═══ Listed entries ═══
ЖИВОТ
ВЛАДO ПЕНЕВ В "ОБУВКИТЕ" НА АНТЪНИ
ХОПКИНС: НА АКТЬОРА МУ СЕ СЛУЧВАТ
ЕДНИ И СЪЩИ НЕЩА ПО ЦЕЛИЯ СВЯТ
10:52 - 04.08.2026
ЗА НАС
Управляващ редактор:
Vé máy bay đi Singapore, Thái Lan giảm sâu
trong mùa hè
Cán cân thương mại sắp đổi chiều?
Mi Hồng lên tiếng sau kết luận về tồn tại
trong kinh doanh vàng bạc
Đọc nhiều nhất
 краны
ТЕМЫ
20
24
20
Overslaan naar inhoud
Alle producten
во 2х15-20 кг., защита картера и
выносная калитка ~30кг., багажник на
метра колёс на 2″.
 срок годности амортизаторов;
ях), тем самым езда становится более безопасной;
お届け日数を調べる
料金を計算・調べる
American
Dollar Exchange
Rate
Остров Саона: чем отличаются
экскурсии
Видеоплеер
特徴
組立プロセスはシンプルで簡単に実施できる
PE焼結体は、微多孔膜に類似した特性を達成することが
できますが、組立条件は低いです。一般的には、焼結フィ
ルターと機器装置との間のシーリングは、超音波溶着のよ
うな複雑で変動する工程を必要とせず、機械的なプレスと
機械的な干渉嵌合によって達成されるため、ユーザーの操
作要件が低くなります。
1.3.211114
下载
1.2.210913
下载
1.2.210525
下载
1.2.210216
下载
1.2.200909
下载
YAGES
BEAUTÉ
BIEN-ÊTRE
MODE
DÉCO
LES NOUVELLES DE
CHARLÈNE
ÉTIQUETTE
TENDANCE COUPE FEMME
═══
**What is being asked:** Reproduce every line of the material above word for word, in the same order and with the same line breaks.

**Response to the task:**
ЖИВОТ
ВЛАДO ПЕНЕВ В "ОБУВКИТЕ" НА АНТЪНИ
ХОПКИНС: НА АКТЬОРА МУ СЕ СЛУЧВАТ
ЕДНИ И СЪЩИ НЕЩА ПО ЦЕЛИЯ СВЯТ
10:52 - 04.08.2026
ЗА НАС
Управляващ редактор:
Vé máy bay đi Singapore, Thái Lan giảm sâu
trong mùa hè
Cán cân thương mại sắp đổi chiều?
Mi Hồng lên tiếng sau kết luận về tồn tại
trong kinh doanh vàng bạc
Đọc nhiều nhất
 краны
ТЕМЫ
20
24
20
Overslaan naar inhoud
Alle producten
во 2х15-20 кг., защита картера и
выносная калитка ~30кг., багажник на
метра колёс на 2″.
 срок годности амортизаторов;
ях), тем самым езда становится более безопасной;
お届け日数を調べる
料金を計算・調べる
American
Dollar Exchange
Rate
Остров Саона: чем отличаются
экскурсии
Видеоплеер
特徴
組立プロセスはシンプルで簡単に実施できる
PE焼結体は、微多孔膜に類似した特性を達成することが
できますが、組立条件は低いです。一般的には、焼結フィ
ルターと機器装置との間のシーリングは、超音波溶着のよ
うな複雑で変動する工程を必要とせず、機械的なプレスと
機械的な干渉嵌合によって達成されるため、ユーザーの操
作要件が低くなります。
1.3.211114
下载
1.2.210913
下载
1.2.210525
下载
1.2.210216
下载
1.2.200909
下载
YAGES
BEAUTÉ
BIEN-ÊTRE
MODE
DÉCO
LES NOUVELLES DE
CHARLÈNE
ÉTIQUETTE
TENDANCE COUPE FEMME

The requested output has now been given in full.